If you have never spoken during sex, or asked permission, or blurted out your desires, feel free to start small. Most people hear compliments well, and appreciate encouraging suggestions. However, it’s equally important to discover the boundaries of your comfort (often situational) and speak them as well. Starting off with a “this feels so good” or “I love it when you…” or “I’d like you to spend the night if you’re interested” is fantastically brave. If you’re not there, work on moaning—just get yourself vocal. Steady yourself for disappointment (and delight), and enjoy the benefits of good communication. Often, people’s boundaries are related to past experience, and creating a safer “right now” can help some people open up closed doors. There is no implicit consent to touch someone’s genitals because you have kissed them, or to have intercourse because you’ve had oral sex. If your partner tenses up or cries or is unresponsive, it’s really important to stop, check in, and support what they need. Be honest about any risk factors you bring, such as sexually transmitted infections, whether you have unprotected sex with other people, and if you have allergies to glycerin or spermicide (in lube) or latex. Details make all the difference.

It’s also important that we take care of our community and help out our friends. At the very least, we should directly check in with them about what they want and expect, and possibly act to get them to a place of lower risk. It’s also important to confront people (in a supportive way) who act aggressively, because they may not understand that what they are doing is possibly assault. They are either okay with what they are doing, or don’t believe there’s anything wrong with it.

While being so direct about sex is outside of most norms, it transforms sexual experiences. When we are sure that we agree with our partners about expectation and desire, there is no fear to distract us—only pleasure and humor.
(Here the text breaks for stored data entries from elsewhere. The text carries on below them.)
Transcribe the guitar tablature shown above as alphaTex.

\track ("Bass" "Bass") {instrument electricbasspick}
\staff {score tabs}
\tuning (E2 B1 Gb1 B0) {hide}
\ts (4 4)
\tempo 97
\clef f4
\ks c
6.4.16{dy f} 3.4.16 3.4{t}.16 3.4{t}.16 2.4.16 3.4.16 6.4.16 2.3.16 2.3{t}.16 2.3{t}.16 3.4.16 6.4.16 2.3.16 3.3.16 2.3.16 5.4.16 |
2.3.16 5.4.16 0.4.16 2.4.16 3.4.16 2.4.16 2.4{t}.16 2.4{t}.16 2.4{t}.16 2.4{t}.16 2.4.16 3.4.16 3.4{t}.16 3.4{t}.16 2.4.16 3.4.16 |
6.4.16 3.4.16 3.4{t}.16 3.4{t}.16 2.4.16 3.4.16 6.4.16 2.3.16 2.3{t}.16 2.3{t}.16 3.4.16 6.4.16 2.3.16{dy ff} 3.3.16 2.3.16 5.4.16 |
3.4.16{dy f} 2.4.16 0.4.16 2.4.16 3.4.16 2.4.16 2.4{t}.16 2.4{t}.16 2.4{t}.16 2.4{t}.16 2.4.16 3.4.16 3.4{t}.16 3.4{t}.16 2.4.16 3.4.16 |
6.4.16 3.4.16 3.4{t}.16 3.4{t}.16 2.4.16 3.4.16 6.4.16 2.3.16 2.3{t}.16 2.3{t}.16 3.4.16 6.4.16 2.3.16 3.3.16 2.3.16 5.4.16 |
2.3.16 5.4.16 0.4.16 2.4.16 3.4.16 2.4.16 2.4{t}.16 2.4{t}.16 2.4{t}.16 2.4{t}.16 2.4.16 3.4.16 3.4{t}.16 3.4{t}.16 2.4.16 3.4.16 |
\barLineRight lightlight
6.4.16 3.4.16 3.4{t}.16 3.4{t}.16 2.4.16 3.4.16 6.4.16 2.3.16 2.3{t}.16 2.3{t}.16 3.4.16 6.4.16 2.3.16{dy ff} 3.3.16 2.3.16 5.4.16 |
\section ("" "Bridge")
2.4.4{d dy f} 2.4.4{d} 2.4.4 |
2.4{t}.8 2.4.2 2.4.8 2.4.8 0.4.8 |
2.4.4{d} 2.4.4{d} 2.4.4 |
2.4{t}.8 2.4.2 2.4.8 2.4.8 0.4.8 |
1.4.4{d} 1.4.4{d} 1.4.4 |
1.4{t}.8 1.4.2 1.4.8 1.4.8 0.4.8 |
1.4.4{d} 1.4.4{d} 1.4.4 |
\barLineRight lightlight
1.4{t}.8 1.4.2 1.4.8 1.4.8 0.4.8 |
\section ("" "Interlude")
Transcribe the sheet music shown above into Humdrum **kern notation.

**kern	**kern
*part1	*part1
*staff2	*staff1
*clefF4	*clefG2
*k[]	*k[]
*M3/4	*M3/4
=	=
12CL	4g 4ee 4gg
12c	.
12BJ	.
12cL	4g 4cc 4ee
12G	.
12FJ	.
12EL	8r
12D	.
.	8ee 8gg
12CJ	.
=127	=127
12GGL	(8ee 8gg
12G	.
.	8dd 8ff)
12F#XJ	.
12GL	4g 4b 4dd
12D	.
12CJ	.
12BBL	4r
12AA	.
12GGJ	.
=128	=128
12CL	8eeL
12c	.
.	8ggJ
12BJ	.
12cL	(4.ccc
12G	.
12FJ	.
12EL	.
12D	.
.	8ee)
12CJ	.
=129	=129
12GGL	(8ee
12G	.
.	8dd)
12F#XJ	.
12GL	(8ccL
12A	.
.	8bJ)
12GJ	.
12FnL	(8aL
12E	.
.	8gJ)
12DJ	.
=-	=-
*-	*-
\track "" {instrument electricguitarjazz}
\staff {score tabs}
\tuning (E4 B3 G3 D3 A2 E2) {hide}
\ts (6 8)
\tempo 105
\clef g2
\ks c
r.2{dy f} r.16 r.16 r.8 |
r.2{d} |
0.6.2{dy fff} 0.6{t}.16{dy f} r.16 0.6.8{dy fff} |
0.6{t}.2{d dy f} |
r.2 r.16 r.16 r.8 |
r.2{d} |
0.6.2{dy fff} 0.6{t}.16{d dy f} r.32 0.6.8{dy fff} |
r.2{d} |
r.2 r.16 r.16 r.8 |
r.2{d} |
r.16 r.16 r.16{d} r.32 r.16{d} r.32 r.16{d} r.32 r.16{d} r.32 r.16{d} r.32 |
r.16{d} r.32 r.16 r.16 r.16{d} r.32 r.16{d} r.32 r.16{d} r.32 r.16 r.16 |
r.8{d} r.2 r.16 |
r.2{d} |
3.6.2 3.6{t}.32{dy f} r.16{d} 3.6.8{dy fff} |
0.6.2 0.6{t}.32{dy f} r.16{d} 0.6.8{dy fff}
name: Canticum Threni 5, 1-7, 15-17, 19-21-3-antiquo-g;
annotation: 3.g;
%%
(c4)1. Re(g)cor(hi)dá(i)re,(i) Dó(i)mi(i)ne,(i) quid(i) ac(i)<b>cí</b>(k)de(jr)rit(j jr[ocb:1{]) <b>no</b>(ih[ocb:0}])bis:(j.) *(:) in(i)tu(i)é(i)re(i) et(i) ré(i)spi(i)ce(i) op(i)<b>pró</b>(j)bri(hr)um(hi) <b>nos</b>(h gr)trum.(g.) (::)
It’s much less pressure to offer someone a choice (“Would you like to come home with me or would you rather hang out here?”) than a request (“Would you come home with me tonight?”). If we allow for slow and comfortable intimacy, we are likely to experience it more fully and joyfully.

So, if you are often the initiator of your sexual experiences, experiment with patience and let someone else take the lead. Even if it means being alone more often, you may find you enjoy yourself more when you have partners. If you are less likely to initiate sex, think of ways you could safely ask for intimacy. Having the support of friends could make it easier to approach that really great someone.

It’s our responsibility to create new sexual expectations based on good communication that not only reduce the likelihood of sexual assault, but affirm that sex is normal and necessary. This begins with teaching children healthy ideas about their bodies and believing people when they share stories of sexual assault. Consider it turning on the lights. There are endless ways for us to end our internal oppression and explore healthy, better sex.